Thrombomodulin levels were significantly enhanced with the introduction of PDGF or IFN-γ to proliferative SMC cultures, attaining similar production levels to that of cultures treated with 10 μM DS-SILY20 alone (Figure 7). However, the lack of synergistic activity observed when proliferative cultures received cotreatments of PDGF or IFN-γ and high concentrations of DS-SILY20 may be attributed to binding of PDGF and IFN-γ to the mimic, limiting the influence of the growth factors on cell behavior and as such that only the effects associated with DS-SILY20 is observed.

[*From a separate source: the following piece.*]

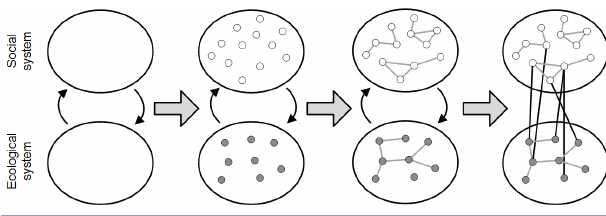
Fig. 1 . Increasing levels of resolution in our examination of social, ecological, and social-ecological interdependencies (left to right). To the left, all details about social and ecological interdependencies are absent, whereas to the right these interdependencies are described as a social-ecological network. The ties represent actor-to-actor (within the social system), resource-to-resource (within the ecological system), and actor- to-resource (across the social and ecological systems)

This claim is further strengthened by the fact that treatment with low concentrations of DS-SILY20 and PDGF or IFN-γ resulted in decreased thrombomodulin production in proliferative cultures, similar to previous results observed with DS-SILY20 alone.[19] However, unlike in cultures treated with DS-SILY20 alone, thrombomodulin production did not decrease below values observed in controls, indicating that the combination of certain growth factors with low concentrations of DS-SILY20 may be useful for vessel remodeling and functional healing. Furthermore, while the upregulation of thrombomodulin may prove important in the treatment of proliferative, unhealthy SMCs, the ability to maintain quiescent, healthy SMC behavior is also important. Here, we demonstrate that the addition of PDGF or IFN-γ and DS-SILY20 does not alter thrombomodulin production in quiescent SMCs, demonstrating that the therapeutic administration maintains quiescent SMC health.

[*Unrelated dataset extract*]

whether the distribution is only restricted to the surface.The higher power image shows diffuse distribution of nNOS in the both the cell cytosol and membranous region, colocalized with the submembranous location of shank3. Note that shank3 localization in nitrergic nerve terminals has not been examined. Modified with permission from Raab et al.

Decorin has been shown to affect pathways in addition to PDGF and IFN-γ, perhaps most notably the TGFβ-1 pathway.[70] With respect to TGFβ-1, binding to decorin has been shown to be with the core protein rather than with the DS chain. Thus, it is unlikely that the activities seen here are due to altered TGFβ-1 signaling. While we have demonstrated attenuation of PDGF and IFN-γ, it remains possible that DS-SILY20 binds to additional signaling molecules that also contribute to the observed activity.

Conclusion

We previously demonstrated that the decorin mimic, DS-SILY20 suppressed intimal hyperplasia following balloon angioplasty at least in part through inhibition of platelet binding to the lumen of the denuded vessel. To further characterize the activity of DS-SILY20 proliferative and quiescent cultures of SMCs were established, and the binding affinities of DS-SILY20 with PDGF (32.2 ± 5.7 nM) and IFN-γ (55.1 ± 6.9 nM) were established. The nanomolar dissociation constants observed between DS-SILY20 and both PDGF and IFN-γ, coupled with the ∼24 nM dissociation constant between DS-SILY20 and collagen, suggest that DS-SILY20 is able to attenuate the effects of these factors, released from activated platelets, simply through sequestration. Consistent with this hypothesis, DS-SILY attenuates the phosphorylation of the PDGF and IFN-γ receptors in the presence of PDGF or IFN-γ, respectively. In the case of PDGF, the growth factor significantly increased migration, proliferation, and protein and cytokine expression, as well as increased ERK-1/2 and p38 MAPK phosphorylation in both quiescent and proliferative cultures. In all cases, DS-SILY20 inhibited these increases. Consistent with the complex responses seen with IFN-γ in SMC physiology in the literature, the response of SMC cultures to IFN-γ was variable and complex. However, where increased activity was seen with IFN-γ, DS-SILY20 attenuated this activity. In no case did DS-SILY20 abolish cell function, suggesting that while it is able to suppress intimal hyperplasia, it does not interfere with normal cell behavior and, hence, will not suppress healing associated with vessel injury. Furthermore, DS-SILY20 had a positive influence on thrombomodulin expression, thereby making activated SMCs less thrombogenic. Overall, the results suggest that DS-SILY20 would be an ideal alternative to traditional therapeutics used following PCI. The results warrant further characterization of DS-SILY20 with endothelial cells to evaluate the ability of endothelial cell regrowth. This regrowth is inhibited by sirolimus and paclitaxel, which are commonly used to inhibit intimal hyperplasia following PCI; the lack of regrowth can lead to long-term issues including the need to systemically anticoagulate patients and the inability of the body to reestablish critical cell signaling between endothelial cells and smooth muscle cells.